In response, NICE's Fish points to the ongoing Alzheimer's saga as an example of where the institute has been thorough in going back to a group of drugs and revising its guidance in light of new evidence. ‘A couple of years on from our initial review, these drugs don't appear to be as effective as was first thought,' she says. Fish also asserts that NICE's processes and systems are the envy of the world: ‘The World Health Organisation looked at our methodologies and said they reached the gold standard.'
Of course some of NICE's more unpopular decisions are not as cut and dried as they first appear. For example, amid the media hype around the launch of Exubera, even Pfizer and Diabetes UK have tried to keep a lid on exaggerated claims, many of which hail the treatment as a wonder drug.
‘One of the difficulties has been highlighting that while a huge medical breakthrough, inhaled insulin is not suitable for everyone. It also does not replace all injections - people will still need to inject longer-acting insulin,' says Diabetes UK press officer Sarah Dickinson.
But the charity has also tried to keep its advocacy messages on a firm but fair footing. In April, the group stated clear dissatisfaction at NICE's initial draft guidance rejecting the use of inhaled insulin on the NHS, except in clinical trials. This June, however, following publication of the second draft guidelines on the drug, the charity made plain that it was pleased that NICE had reconsidered the evidence and decided to consider its use for people with injection phobias.
Some experts say that one campaigning technique to grow in popularity will be explaining how drugs under review can positively influence quality of life. Cancer information charity CancerBACUP is now questioning how NICE puts a value on giving patients another few weeks or months of life.

===

## EXERCISE DESCRIPTION
List every organization named in the text on NICE drug guidance, using the names as they appear.

## SOURCE MATERIAL
===

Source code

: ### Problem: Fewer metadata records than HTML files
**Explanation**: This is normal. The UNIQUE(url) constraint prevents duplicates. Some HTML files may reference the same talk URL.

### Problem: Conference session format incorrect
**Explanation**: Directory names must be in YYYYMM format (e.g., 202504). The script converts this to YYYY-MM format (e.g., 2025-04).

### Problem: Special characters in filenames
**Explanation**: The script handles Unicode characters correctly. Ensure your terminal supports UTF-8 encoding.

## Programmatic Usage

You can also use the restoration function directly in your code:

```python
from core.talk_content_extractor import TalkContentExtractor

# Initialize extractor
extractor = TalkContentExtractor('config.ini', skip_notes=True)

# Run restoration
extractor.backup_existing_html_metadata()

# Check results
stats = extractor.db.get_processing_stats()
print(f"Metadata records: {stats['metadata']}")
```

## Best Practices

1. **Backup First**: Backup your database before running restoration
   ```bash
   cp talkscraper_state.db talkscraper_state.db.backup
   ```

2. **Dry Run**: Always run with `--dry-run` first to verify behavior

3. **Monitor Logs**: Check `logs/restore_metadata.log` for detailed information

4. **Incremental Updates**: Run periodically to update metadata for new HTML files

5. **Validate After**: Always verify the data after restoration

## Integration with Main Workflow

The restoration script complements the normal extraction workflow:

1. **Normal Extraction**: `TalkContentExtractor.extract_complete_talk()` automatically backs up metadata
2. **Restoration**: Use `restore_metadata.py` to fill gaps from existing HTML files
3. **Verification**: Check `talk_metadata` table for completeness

===

## WRITTEN ANSWER
NICE
World Health Organisation
Pfizer
Diabetes UK
NHS
CancerBACUP